Descoberta célula do medo
Descoberta célula do medo (Diário da Manhã, 27/07/2008)
Cristiane Lima, Da Editoria de Cidades
A identificação das células cerebrais ligadas ao medo abre uma nova janela de oportunidades para tratamento de males como o estresse pós-traumático, ansiedade, síndrome do pânico e fobias. Um grupo de cientistas da Universidade Rutgers, do Estado de Nova Jersey (EUA), realizou estudo que pode levar ao desenvolvimento de tratamentos mais eficientes para esses tipos de distúrbios. Mesmo sendo saudável e necessário, o sentimento de medo pode assumir caráter anormal. Esse é o momento de procurar ajuda médica, de acordo com o médico psiquiatra José Reinaldo do Amaral, especialista em psiquiatria e saúde mental pela Universidade Federal do Rio de Janeiro e professor da Universidade Federal de Goiás.
A pesquisa identificou um componente da rede neural da amígdala (são pequenas estruturas arredondadas, em forma de amêndoa, localizadas na parte de trás da boca, ao lado da garganta) normalmente envolvida na eliminação de memórias do medo. Trabalhos anteriores haviam revelado que a amígdala está envolvida na expressão de respostas inatas ao medo, como de cobras ou de insetos, e na formação de novas memórias resultantes de experiências, como aprender a sentir medo ao ouvir o som da sirene de um carro de polícia ou de aviso de um bombardeio militar. O psiquiatra diz que o mais importante da pesquisa são os avanços no conhecimento detalhado das conexões cerebrais, já que estudos referentes a esse assunto já são destacados há vários anos.
Os pesquisadores descobriram que aglomerados de células da amígdala, conhecidos como neurônios intercalados, têm papel fundamental na extinção do medo. Esses neurônios inibem os sinais da amígdala para as estruturas cerebrais que atuam na geração de respostas. Os testes foram feitos em ratos e foi verificado que quando tais estruturas eram destruídas, a extinção da memória era prejudicada, como acontece no estresse pós-traumático. A extinção não apaga a memória do medo inicial, mas a suprime em um contexto específico. Pessoas com distúrbios de ansiedade exibem o que se pode chamar de déficit de extinção, ou deficiência para esquecer.

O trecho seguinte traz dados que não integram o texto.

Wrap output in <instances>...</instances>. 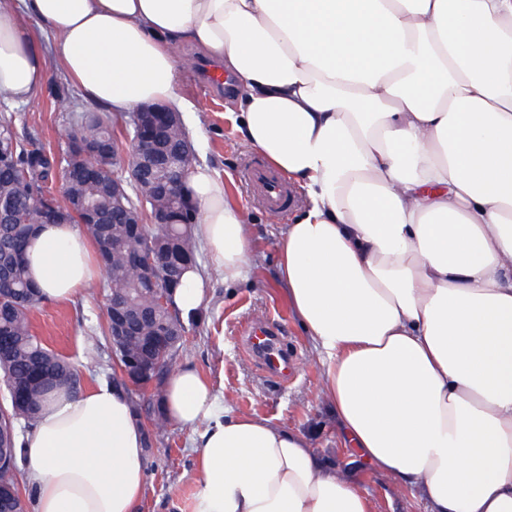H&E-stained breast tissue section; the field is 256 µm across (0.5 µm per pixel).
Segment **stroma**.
<instances>
[{"label":"stroma","instance_id":"obj_1","mask_svg":"<svg viewBox=\"0 0 512 512\" xmlns=\"http://www.w3.org/2000/svg\"><path fill=\"white\" fill-rule=\"evenodd\" d=\"M174 55L189 64L182 92L194 109L183 113L182 119L195 160L209 165L223 179L230 201L243 208L255 244L245 278L228 284L211 267L203 241H196L206 296L196 314L184 320L186 341L178 365L194 367L208 377L220 403L233 412L265 417L306 435L320 456L353 474L370 497L374 512H426V503L412 491L397 487L343 446L336 418L321 395L322 367L313 342L290 312L277 276V240L299 210L293 207L278 216L250 196L242 172L246 160L257 158L258 153L246 145L229 112L234 105L232 86L205 82V58L194 47H177ZM90 109L78 90L55 71L29 104L14 106L0 99V113L15 115L21 139L35 140L58 153L65 151L78 113ZM106 280V275H99L96 287L84 288L69 301H49L31 315L34 334L80 368L85 388L112 370V353L106 347L98 352L96 368L86 366L89 338L106 323L107 298L102 290ZM259 322L278 325L282 346L296 361V370L288 379L270 376L246 353L245 331ZM192 438L191 430L172 423L156 434L154 447L145 453L146 486L138 512H195Z\"/></svg>","mask_w":512,"mask_h":512}]
</instances>
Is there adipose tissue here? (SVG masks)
<instances>
[{"mask_svg":"<svg viewBox=\"0 0 512 512\" xmlns=\"http://www.w3.org/2000/svg\"><path fill=\"white\" fill-rule=\"evenodd\" d=\"M184 44L223 61L246 143L308 200L278 278L345 447L428 512H512V0H0V93L30 103L55 68L115 115L188 112ZM186 188L211 263L242 279V208L208 166ZM27 260L51 300L98 270L71 224L37 225ZM163 410L197 433V512H373L195 369ZM143 438L122 385L52 392L21 439L36 512H136Z\"/></svg>","mask_w":512,"mask_h":512,"instance_id":"1","label":"adipose tissue"}]
</instances>
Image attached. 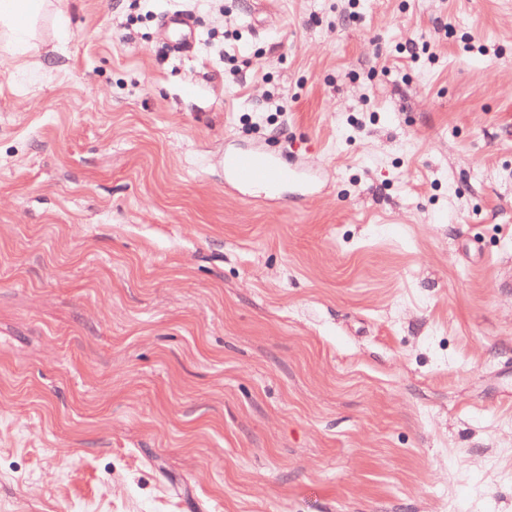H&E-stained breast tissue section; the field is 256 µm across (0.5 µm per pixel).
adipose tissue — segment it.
Returning <instances> with one entry per match:
<instances>
[{
    "label": "adipose tissue",
    "instance_id": "adipose-tissue-1",
    "mask_svg": "<svg viewBox=\"0 0 512 512\" xmlns=\"http://www.w3.org/2000/svg\"><path fill=\"white\" fill-rule=\"evenodd\" d=\"M64 0H0V42L18 57L36 47L34 26L46 14L64 22Z\"/></svg>",
    "mask_w": 512,
    "mask_h": 512
}]
</instances>
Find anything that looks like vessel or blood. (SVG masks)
Masks as SVG:
<instances>
[{
	"mask_svg": "<svg viewBox=\"0 0 512 512\" xmlns=\"http://www.w3.org/2000/svg\"><path fill=\"white\" fill-rule=\"evenodd\" d=\"M160 26L172 52L184 54L193 48L195 30L190 15L183 12L164 14ZM299 174V168L260 149H236L224 153V180L236 189L261 187L275 195L294 183Z\"/></svg>",
	"mask_w": 512,
	"mask_h": 512,
	"instance_id": "b4317fda",
	"label": "vessel or blood"
}]
</instances>
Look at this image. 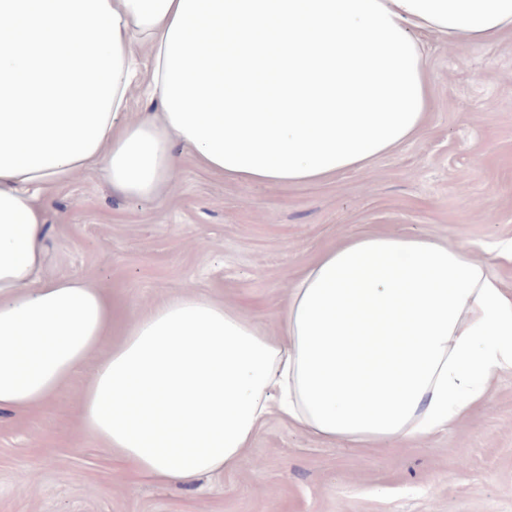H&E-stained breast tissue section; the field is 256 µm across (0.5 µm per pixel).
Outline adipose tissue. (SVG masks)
I'll use <instances>...</instances> for the list:
<instances>
[{
  "label": "adipose tissue",
  "mask_w": 512,
  "mask_h": 512,
  "mask_svg": "<svg viewBox=\"0 0 512 512\" xmlns=\"http://www.w3.org/2000/svg\"><path fill=\"white\" fill-rule=\"evenodd\" d=\"M507 32L512 0H0V409L46 405L129 310L86 277L45 275L42 197L99 168L160 200L185 154L274 187L367 168L425 124L420 35ZM486 253L342 238L290 288L275 336L195 293L170 299L127 318L81 425L134 479L185 485L236 468L274 414L358 449L447 430L512 370V289L492 270L512 239Z\"/></svg>",
  "instance_id": "obj_1"
}]
</instances>
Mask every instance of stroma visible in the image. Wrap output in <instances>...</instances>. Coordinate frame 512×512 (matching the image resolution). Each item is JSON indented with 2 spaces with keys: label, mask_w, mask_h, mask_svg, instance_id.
<instances>
[{
  "label": "stroma",
  "mask_w": 512,
  "mask_h": 512,
  "mask_svg": "<svg viewBox=\"0 0 512 512\" xmlns=\"http://www.w3.org/2000/svg\"><path fill=\"white\" fill-rule=\"evenodd\" d=\"M426 50L427 122L370 167L271 187L185 155L173 193L157 201L84 170L43 201L46 274L101 282L136 316L192 290L274 336L290 287L344 236L512 238V34L487 45L430 36ZM85 380L41 409L0 411V512H512L511 371L448 431L362 453L269 417L235 469L194 485L133 482L81 427Z\"/></svg>",
  "instance_id": "stroma-1"
}]
</instances>
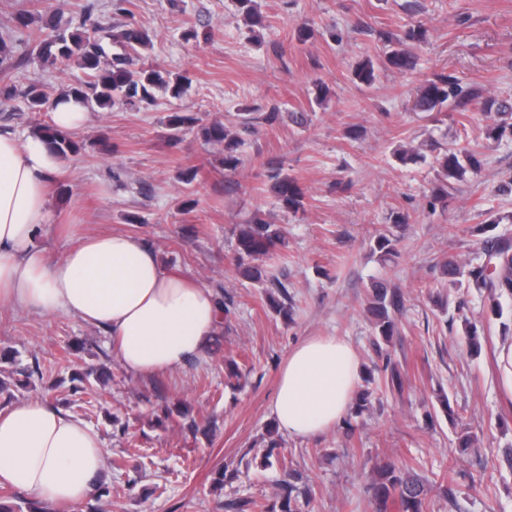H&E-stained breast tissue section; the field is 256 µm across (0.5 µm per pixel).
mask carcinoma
I'll return each instance as SVG.
<instances>
[{
    "label": "carcinoma",
    "mask_w": 512,
    "mask_h": 512,
    "mask_svg": "<svg viewBox=\"0 0 512 512\" xmlns=\"http://www.w3.org/2000/svg\"><path fill=\"white\" fill-rule=\"evenodd\" d=\"M237 17L249 28L263 26V16L258 0H237ZM30 21L19 18L18 26L12 35L16 45L29 41L34 43L32 51L44 62L74 63L83 73V77L71 84L68 90L50 97L37 84L23 90L3 83L0 85V99L10 100L17 96L25 99L27 108L32 112H41L53 107L58 99H74L80 105L105 109L117 103L130 110H137L154 100V90L163 89L179 98L190 86L184 75L171 77L170 73L158 67H145L140 64L143 51L152 44L149 34L132 24L122 29L107 28L98 24L87 28V21L75 27H63L54 17L42 22L47 30L43 37L36 39L29 29ZM119 44L125 49L123 54H114L107 58L104 40ZM392 48L377 60L366 59L354 68V77L359 83L370 86L376 80V71L391 70L408 73L414 70L416 58L400 40L388 39ZM479 98L475 90L463 91L452 77L445 73L434 75L419 89L415 108L420 112H431L437 105L446 101L462 110ZM199 122V119L182 112H175L168 118L171 137H177L185 127ZM203 140L212 144H224V169L237 168L239 158L235 154L238 134L220 122H212L200 127ZM35 135L62 158L77 156L82 146L68 133L52 124H40ZM482 160L480 154L472 149L445 150L436 157V184L432 189L433 200L447 203L448 196L457 190V185L465 180L466 174L480 172ZM275 196L285 211L297 212L304 208L305 192L297 181L287 175L274 176ZM282 242V232L276 225L257 213L244 225L237 235V268L253 280L262 278V269L253 265L256 260L271 257ZM398 238L392 233H380L374 237L373 251L386 261L398 254ZM483 255L482 263L472 266L456 261L448 262L444 275L452 286L468 284L488 302L489 310L496 316L504 313V302L512 300V236L489 234L480 241ZM403 307V294L399 288L385 281L372 285L368 298L367 311L375 320L377 335L388 340L397 332L396 314ZM0 363L8 364L14 373L23 377L19 385L23 388L36 387L35 378L42 375L39 362L23 365L17 360L16 352L10 349L0 350ZM385 384L391 389L402 392L403 378L391 357H385L383 364ZM299 477L288 474V482L279 485L278 502L266 506L256 501H234L228 503L232 512H302L307 502L308 490L297 485ZM369 494L375 505V512H424L425 500L430 490L426 482L413 472L407 461L396 457L379 460L372 470Z\"/></svg>",
    "instance_id": "obj_1"
}]
</instances>
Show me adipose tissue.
Masks as SVG:
<instances>
[{"label":"adipose tissue","instance_id":"adipose-tissue-1","mask_svg":"<svg viewBox=\"0 0 512 512\" xmlns=\"http://www.w3.org/2000/svg\"><path fill=\"white\" fill-rule=\"evenodd\" d=\"M60 168L41 138L0 133V302L104 329L113 356L135 374L183 368L223 326L213 292L124 232L83 235L48 258L35 237L52 221L48 183ZM358 376L359 361L342 337L302 340L281 368L273 399L279 427L303 438L336 427ZM103 470L100 438L80 419L39 398L0 411V484L77 506Z\"/></svg>","mask_w":512,"mask_h":512}]
</instances>
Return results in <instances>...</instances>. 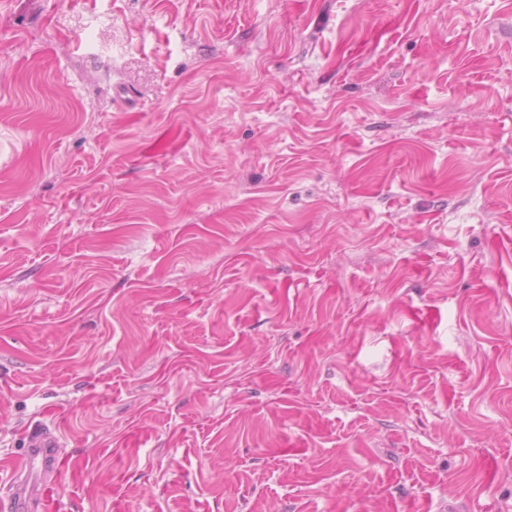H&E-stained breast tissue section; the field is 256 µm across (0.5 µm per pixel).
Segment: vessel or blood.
I'll return each instance as SVG.
<instances>
[{
  "instance_id": "vessel-or-blood-1",
  "label": "vessel or blood",
  "mask_w": 512,
  "mask_h": 512,
  "mask_svg": "<svg viewBox=\"0 0 512 512\" xmlns=\"http://www.w3.org/2000/svg\"><path fill=\"white\" fill-rule=\"evenodd\" d=\"M59 448L60 439L55 429L39 426L29 431L26 456L36 473L25 478L16 475L11 477V501L15 512H34L42 499L45 485L58 474L56 460Z\"/></svg>"
}]
</instances>
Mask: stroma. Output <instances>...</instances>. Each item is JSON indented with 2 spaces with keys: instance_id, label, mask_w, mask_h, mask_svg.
Wrapping results in <instances>:
<instances>
[{
  "instance_id": "35a3bbf8",
  "label": "stroma",
  "mask_w": 512,
  "mask_h": 512,
  "mask_svg": "<svg viewBox=\"0 0 512 512\" xmlns=\"http://www.w3.org/2000/svg\"><path fill=\"white\" fill-rule=\"evenodd\" d=\"M512 512V0H0V512ZM60 439L57 430L39 426L29 431L26 440V456L36 475L28 474L20 480L13 473L10 487L13 486L11 501L16 512H29L37 509L43 495L44 486L57 477L56 460L59 456Z\"/></svg>"
}]
</instances>
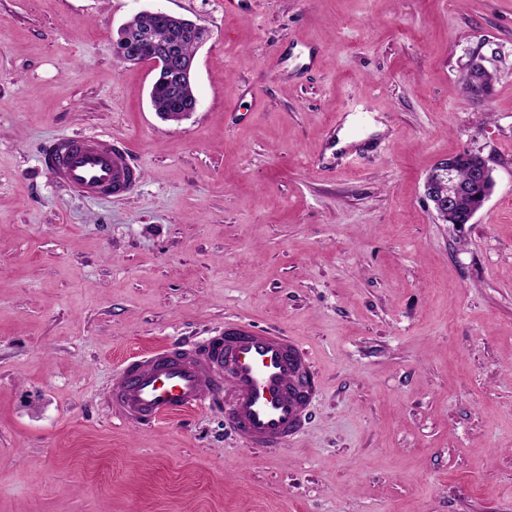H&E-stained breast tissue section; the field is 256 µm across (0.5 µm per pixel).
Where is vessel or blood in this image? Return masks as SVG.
<instances>
[{"label": "vessel or blood", "instance_id": "vessel-or-blood-1", "mask_svg": "<svg viewBox=\"0 0 512 512\" xmlns=\"http://www.w3.org/2000/svg\"><path fill=\"white\" fill-rule=\"evenodd\" d=\"M46 168L72 190L124 196L141 172L126 144L67 136L48 147ZM318 384L297 340L248 322L225 325L196 345H170L124 363L112 382V413L138 426L223 402L228 421L253 448L296 438Z\"/></svg>", "mask_w": 512, "mask_h": 512}]
</instances>
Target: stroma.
<instances>
[{"label": "stroma", "mask_w": 512, "mask_h": 512, "mask_svg": "<svg viewBox=\"0 0 512 512\" xmlns=\"http://www.w3.org/2000/svg\"><path fill=\"white\" fill-rule=\"evenodd\" d=\"M154 10L208 32L178 124L116 56ZM72 134L139 185L57 183ZM465 151L496 188L443 224L423 182ZM239 319L319 377L288 445L113 416L125 360ZM0 512H512V0H0ZM44 163L69 188L89 196L127 195L141 177L127 145L110 138H58L49 145Z\"/></svg>", "instance_id": "35a3bbf8"}]
</instances>
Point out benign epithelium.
Segmentation results:
<instances>
[{
	"label": "benign epithelium",
	"mask_w": 512,
	"mask_h": 512,
	"mask_svg": "<svg viewBox=\"0 0 512 512\" xmlns=\"http://www.w3.org/2000/svg\"><path fill=\"white\" fill-rule=\"evenodd\" d=\"M159 17L177 35V42L154 44L150 40L137 42L130 37H122L120 57L129 63L149 62L156 70V83L175 91L190 82L195 73L196 58L184 55L178 44L186 41L199 42L204 37V30L198 24L182 19L162 10L152 12ZM467 75L472 77L475 88H480L482 76H491L484 64V58L475 57L471 60ZM472 180L483 188V201L491 197L496 181L493 169L487 161H482L472 170ZM462 193V186L456 180L452 161L440 160L424 181V197L435 211L439 220L446 223L454 211Z\"/></svg>",
	"instance_id": "1"
}]
</instances>
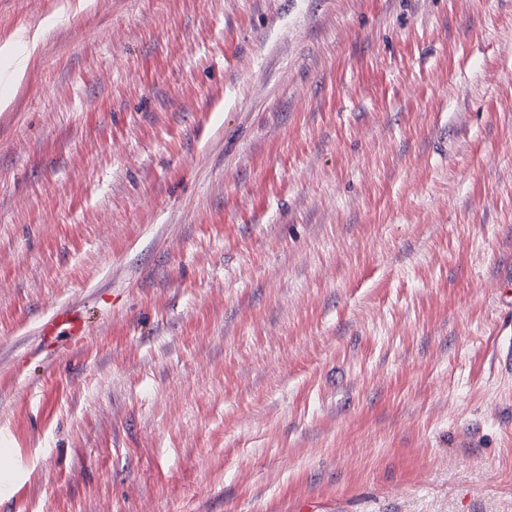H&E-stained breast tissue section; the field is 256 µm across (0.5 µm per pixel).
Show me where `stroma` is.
Returning a JSON list of instances; mask_svg holds the SVG:
<instances>
[{
	"label": "stroma",
	"instance_id": "stroma-1",
	"mask_svg": "<svg viewBox=\"0 0 512 512\" xmlns=\"http://www.w3.org/2000/svg\"><path fill=\"white\" fill-rule=\"evenodd\" d=\"M9 39L0 512H512V0H0ZM63 326V329L57 333V330ZM65 334L75 342H84L91 336L89 323L75 312H63L50 318L45 323V337L50 340L53 336Z\"/></svg>",
	"mask_w": 512,
	"mask_h": 512
}]
</instances>
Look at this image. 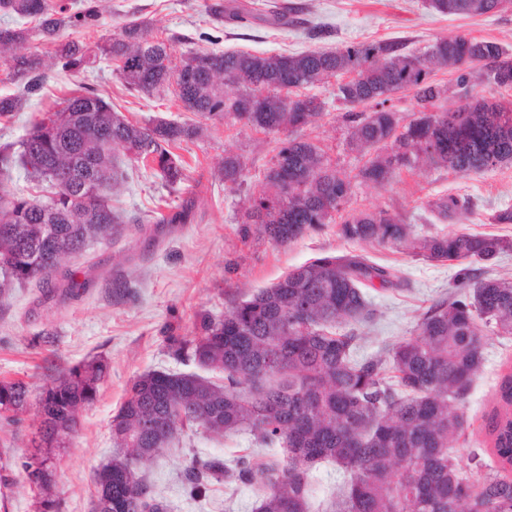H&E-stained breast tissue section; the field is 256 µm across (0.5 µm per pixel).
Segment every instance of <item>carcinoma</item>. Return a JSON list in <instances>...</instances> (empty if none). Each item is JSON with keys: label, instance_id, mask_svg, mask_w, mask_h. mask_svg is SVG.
Returning a JSON list of instances; mask_svg holds the SVG:
<instances>
[{"label": "carcinoma", "instance_id": "obj_1", "mask_svg": "<svg viewBox=\"0 0 512 512\" xmlns=\"http://www.w3.org/2000/svg\"><path fill=\"white\" fill-rule=\"evenodd\" d=\"M500 2L425 0V7L441 15H488L500 12ZM0 12V54H10L9 78L23 83L20 94L0 97V115L18 110L45 81L39 63L23 53L36 35L57 44L55 65L63 70L79 72L104 57L131 91L172 89L189 112L278 135L265 175L269 190L248 197L244 213L245 223L275 246L337 216L346 240L402 248L450 266L488 263L512 250L507 239L467 231L415 236L385 211L343 214L352 178L300 135L326 107L304 90L338 77L336 101L345 106L350 143L379 151L355 175L360 183L382 186L402 168L490 172L512 161V102L478 91L512 88V54L498 42L456 35L413 50L395 38L295 55L199 49L177 61L171 40L153 35L150 23L136 16L93 47L58 42L66 29L96 24L93 0L75 11L64 2L0 0ZM25 19L37 25L21 26ZM448 66L455 74L450 88L431 78ZM451 90L464 101L445 109L439 102ZM399 92L414 100L405 124L391 105ZM197 132L193 124L162 118L133 124L85 87L21 139L0 143V296L49 285L91 244L142 223L112 206V190L128 178L116 150L133 166L159 170L174 189L187 179L176 150ZM18 169L42 199L13 192ZM220 172L226 184L243 182L237 156H224ZM195 208L189 196L158 213L155 223L189 224ZM378 286L397 289L404 280L364 254L324 255L233 303L222 317L199 314L189 338L168 331L174 359L192 360L219 379L153 370L129 383L112 417L115 452L94 473L93 512H168L137 463L200 429L221 437L246 432L261 448L284 449L281 460L198 459L185 471L194 496L213 482L259 487L254 512H512V371L502 376L483 425L500 468L485 471L479 463L469 476L454 456L467 424L463 407L482 367L483 328L512 335V283L463 267L462 292L429 306L413 337L384 358L359 357L358 327L376 318L370 291ZM107 370L95 358L60 371L42 388L34 452L20 462L33 487L44 492L54 477L50 458L36 468L34 457L44 448L69 447L77 415L94 403ZM30 397L24 381H0V420L20 423ZM322 462L336 465L342 481L317 502L312 472Z\"/></svg>", "mask_w": 512, "mask_h": 512}]
</instances>
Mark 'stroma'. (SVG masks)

Juliana Rodrigues Pereira, 21, (foto) já passou por experiências que julga ser o motivo para seus medos. Ela não gosta de viajar de ônibus ou ir ao centro da cidade sozinha. Já foi assaltada há cerca de um ano e desde então teme não ter companhia. Juliana estava na casa do ex-namorado, quando foram rendidos por dois ladrões. Eles foram amarrados e o ex-companheiro foi agredido com socos e pontapés. “Não gosto nem de lembrar, mas isso realmente me deixou más recordações. Tenho certeza que por isso não faço certas coisas.”
Lembranças
Juliana está desempregada há quase um ano. Ela acredita que sua ansiedade é o maior motivo para que não consiga emprego. As entrevistas e testes para trabalho são encarados por ela como verdadeiro calvário. “Nunca acho que pode dar certo. Tenho medo de dizer algo errado, de como as pessoas me olham e por isso sempre fico nervosa. Daí gaguejo, minhas mãos ficam geladas e até perco a fala.”
Psicóloga especialista em psicodrama, Benice Pereira Ataíde diz que medos, como os de Juliana, podem ser resolvidos com associação de tratamentos. A jovem nunca procurou auxílio médico, mas avalia a possibilidade para conseguir um novo emprego. “Não sei o que fazer porque não tenho controle sobre minhas reações”, explica.
Benice diz que medos têm motivações internas e externas e que, por isso, as patologias não podem ser compreendidas de forma isolada. Para diagnosticar e tratar, só com a intervenção de um especialista, diz a psicóloga. Ela justifica que para alguns casos de fobias, o tratamento terápico é suficiente, mas em outros não. Em alguns casos, afirma que são necessárias as duas formas de terapia. “Vai depender da dinâmica de cada indivíduo e da sua maneira de encarar o problema.”
O psiquiatra José Reinaldo diz que a fobia é uma ameaça irreal que torna-se insensata. Ela é disfuncional e prejudica o funcionamento pessoal, familiar, social e ocupacional da pessoa. José Reinaldo exemplifica que ter medo de levar um tiro, no meio de um tiroteio, é importante para que a pessoa se proteja. Ter medo de levar um tiro todas as horas da vida leva a pessoa ao enclausuramento em casa. “A busca de ajuda está relacionada ao prejuízo que o medo anormal causa. O medo normal não causa prejuizo, muito pelo contrário.”